Cholesterol or Inflammation?
I wanted to share this study with my blog readers that I had found and shared a bit of on Twitter a little while ago. This has been prompted by ongoing discussions there and elsewhere on social media regarding blood lipids. By "cholesterol" I am of course using the general term that in today's terms refers mostly to the low density lipoproteins or LDL.
A Simple Test to Help Predict Risk of Heart Attack and Stroke
This is not so much a study as a communication. It is also on the "Cardiology Patient Page" of the journal Circulation, and as such quite readable. I'd suggest any and all interested do so as I don't really have the time to go in depth into the entire thing.
A key issue with the Jimmy Moore/Eric Westman book Cholesterol Clarity, that has been exhumed once again by Nina Teicholz, and even a Peter Attia appearance on the Dr. Oz show, is the Ronald Krauss driven idea that LDL-C doesn't matter, it's the particle size. Over the years I've heard "large fluffy" LDL described as anything from not-as-bad (Krauss' current descriptive) to protective, where the latter designation is clearly erroneous. It is fairly widely accepted that particle number is an important predictor, and the issue of particle size comes in when you have normal concentration carried by a large number of particles (bad) vs. slightly high concentration but carried by a small number of large particles (not so bad). Thomas Dayspring and others have made it clear that when your cholesterol is very high, size doesn't matter and all the fancy testing is unnecessary -- you are at higher risk. I discussed this here: When Size Matters (and when it doesn't) .
Here's the pretty famous image demonstrating this. Note that Low vs. High designations are for below or above the median, and sadly many insisting that LDL is entirely meaningless often fall quite well above the median -- like up in the 90-some percentiles!
Another buzzword that has taken hold in the IHC is inflammation. What is inflammation? Is it a physical manifestation, or is it some markers that have been designated under what has become a rather broad term? It is a common mantra these days to dismiss all potential bad-news-LDL on the basis of "I have no inflammation so it won't rupture". I'm can't help but think of Dreamfields pasta and all the low carbers who would consume it when the manufacturer told them it had carbs in it, they were just "protected". Consumers were given specific cooking instructions (hope you like your pasta al dente!) and to cook only what you planned to eat right then. Reheating is out of the question. I don't know about you, but I'd rather not eat the carbs in the first place than worry over whether they would be released in my digestive tract, and I pretty much feel the same way about atherosclerotic plaques. No, that the Masai had them and didn't have high incidence of heart attacks is of no relevance here ... unless you are a Masai living the warrior lifestyle.

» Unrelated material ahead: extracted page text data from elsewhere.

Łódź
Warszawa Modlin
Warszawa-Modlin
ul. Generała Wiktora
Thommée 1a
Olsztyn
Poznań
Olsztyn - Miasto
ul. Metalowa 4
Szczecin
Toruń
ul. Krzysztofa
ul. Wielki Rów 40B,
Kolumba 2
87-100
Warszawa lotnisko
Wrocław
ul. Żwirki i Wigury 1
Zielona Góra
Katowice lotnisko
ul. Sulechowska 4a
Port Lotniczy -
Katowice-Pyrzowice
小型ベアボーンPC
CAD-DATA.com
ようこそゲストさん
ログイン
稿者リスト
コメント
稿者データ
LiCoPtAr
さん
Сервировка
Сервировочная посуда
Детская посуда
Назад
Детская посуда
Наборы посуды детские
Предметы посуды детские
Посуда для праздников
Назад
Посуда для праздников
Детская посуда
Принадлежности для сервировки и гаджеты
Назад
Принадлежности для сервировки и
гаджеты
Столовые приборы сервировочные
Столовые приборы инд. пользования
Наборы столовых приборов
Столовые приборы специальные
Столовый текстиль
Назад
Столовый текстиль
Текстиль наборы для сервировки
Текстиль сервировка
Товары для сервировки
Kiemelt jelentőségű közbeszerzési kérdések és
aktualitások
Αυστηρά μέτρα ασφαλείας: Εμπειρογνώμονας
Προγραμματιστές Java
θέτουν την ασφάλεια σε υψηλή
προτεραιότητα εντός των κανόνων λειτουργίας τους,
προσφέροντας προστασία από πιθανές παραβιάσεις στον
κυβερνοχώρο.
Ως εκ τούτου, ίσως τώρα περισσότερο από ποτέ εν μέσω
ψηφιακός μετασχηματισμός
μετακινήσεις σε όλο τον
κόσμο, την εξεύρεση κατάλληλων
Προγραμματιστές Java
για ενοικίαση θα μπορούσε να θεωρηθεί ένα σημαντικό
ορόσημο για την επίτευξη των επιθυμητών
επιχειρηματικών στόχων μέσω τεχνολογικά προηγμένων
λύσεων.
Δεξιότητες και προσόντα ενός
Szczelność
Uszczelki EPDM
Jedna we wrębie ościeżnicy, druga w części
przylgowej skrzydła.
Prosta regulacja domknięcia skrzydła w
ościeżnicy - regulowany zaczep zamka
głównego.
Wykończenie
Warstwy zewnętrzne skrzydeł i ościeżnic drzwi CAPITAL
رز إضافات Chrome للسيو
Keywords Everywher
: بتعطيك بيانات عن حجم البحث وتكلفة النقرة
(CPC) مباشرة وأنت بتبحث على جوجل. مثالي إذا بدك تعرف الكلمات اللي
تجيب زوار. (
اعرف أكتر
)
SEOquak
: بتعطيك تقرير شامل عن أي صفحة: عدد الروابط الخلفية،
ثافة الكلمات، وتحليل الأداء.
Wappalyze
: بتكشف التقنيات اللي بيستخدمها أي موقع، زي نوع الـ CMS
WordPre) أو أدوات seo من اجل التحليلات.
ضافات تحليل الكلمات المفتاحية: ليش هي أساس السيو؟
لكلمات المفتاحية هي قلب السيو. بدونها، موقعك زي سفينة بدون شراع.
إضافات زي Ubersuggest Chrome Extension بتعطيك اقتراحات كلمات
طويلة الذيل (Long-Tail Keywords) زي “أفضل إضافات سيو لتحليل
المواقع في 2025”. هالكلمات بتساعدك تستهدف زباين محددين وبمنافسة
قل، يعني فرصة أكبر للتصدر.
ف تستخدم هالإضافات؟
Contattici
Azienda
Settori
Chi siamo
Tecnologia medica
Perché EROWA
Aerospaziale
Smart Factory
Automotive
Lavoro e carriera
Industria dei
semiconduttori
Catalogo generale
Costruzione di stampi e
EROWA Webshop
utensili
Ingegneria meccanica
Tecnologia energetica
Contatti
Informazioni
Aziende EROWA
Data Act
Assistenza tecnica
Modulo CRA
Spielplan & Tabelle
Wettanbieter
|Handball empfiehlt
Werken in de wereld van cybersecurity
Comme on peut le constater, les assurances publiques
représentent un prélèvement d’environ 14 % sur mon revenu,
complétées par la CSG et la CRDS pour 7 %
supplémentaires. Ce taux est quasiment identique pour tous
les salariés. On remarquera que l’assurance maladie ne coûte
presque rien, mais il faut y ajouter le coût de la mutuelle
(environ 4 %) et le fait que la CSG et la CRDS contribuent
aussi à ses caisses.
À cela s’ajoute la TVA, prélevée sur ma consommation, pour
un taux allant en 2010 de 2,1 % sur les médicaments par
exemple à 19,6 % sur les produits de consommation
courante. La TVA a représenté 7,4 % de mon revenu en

The gold-standard measure of inflammation at the current time is C-reactive protein or CRP for short. In some studies CRP is improved with low carb, in others, like the one blogged on here, it is increased. Still, there's a false sense of security being established out there by the advocates of low carb diets, that so long as CRP is low, everything is A-OK. Mind you, the best you'll get from an expert if you corner them is "well we really don't know" -- but this hasn't stopped folks like Jimmy Moore from making wild health claims regarding their stellar lipids (I can think of another term deriving from stars that is more appropriate). It is one thing if he, or you or anyone else wants to take a risk based on the evidence in hand. It is quite another to be making these claims and the words I'd use to describe this range from irresponsible to downright criminal. Always keep in mind that anyone can say pretty much anything in a book these days so long as they put a medical disclaimer in there. There is no filter, and even esteemed publishing houses see fit to publish anything without technical or factual review.
So, the paper:
Why Do I Need Both CRP and Cholesterol Measured?
Both cholesterol and CRP predict risk, but you cannot predict your CRP level on the basis of your cholesterol level (or vice versa). That is because each of these blood tests picks up a different component of the disease process. This independent and additive effect is demonstrated in Figure 1, which shows cardiovascular event-free survival for initially healthy individuals according to levels of both CRP and the so-called “bad cholesterol” or LDL cholesterol.
The article goes on to discuss how CRP is a better single predictor. Consider this, however. This is "at baseline", not from birth. So what this may well indicate is that the inflammation follows the buildup (and that makes common sense). In other words, those with high CRP at baseline were already in the early stages of disease manifestation so it is no wonder they were more likely to develop advanced disease. It would be very interesting to see such an analysis with particle numbers instead of just the LDL-C if such data is available.
But clearly, the Low CRP/High LDL are pretty close to the High CRP/Low LDL right there in the middle of the pack. This is "high" as in above the middle, not as in some of the familial hypercholesterolemia-like LDL levels some sport proudly. It is not a stretch to consider that such a line for those types might end somewhere in the lower quarter of this graph.
To me the bottom line is that we are in uncharted territory with the lipids produced on extreme diets -- and anything much over say 40-45% fat in content is pretty extreme for the vast, vast, vast majority of humans on the planet. I don't think it is scare mongering to point this out and caution my readers about the health advice being doled out in low carb circles.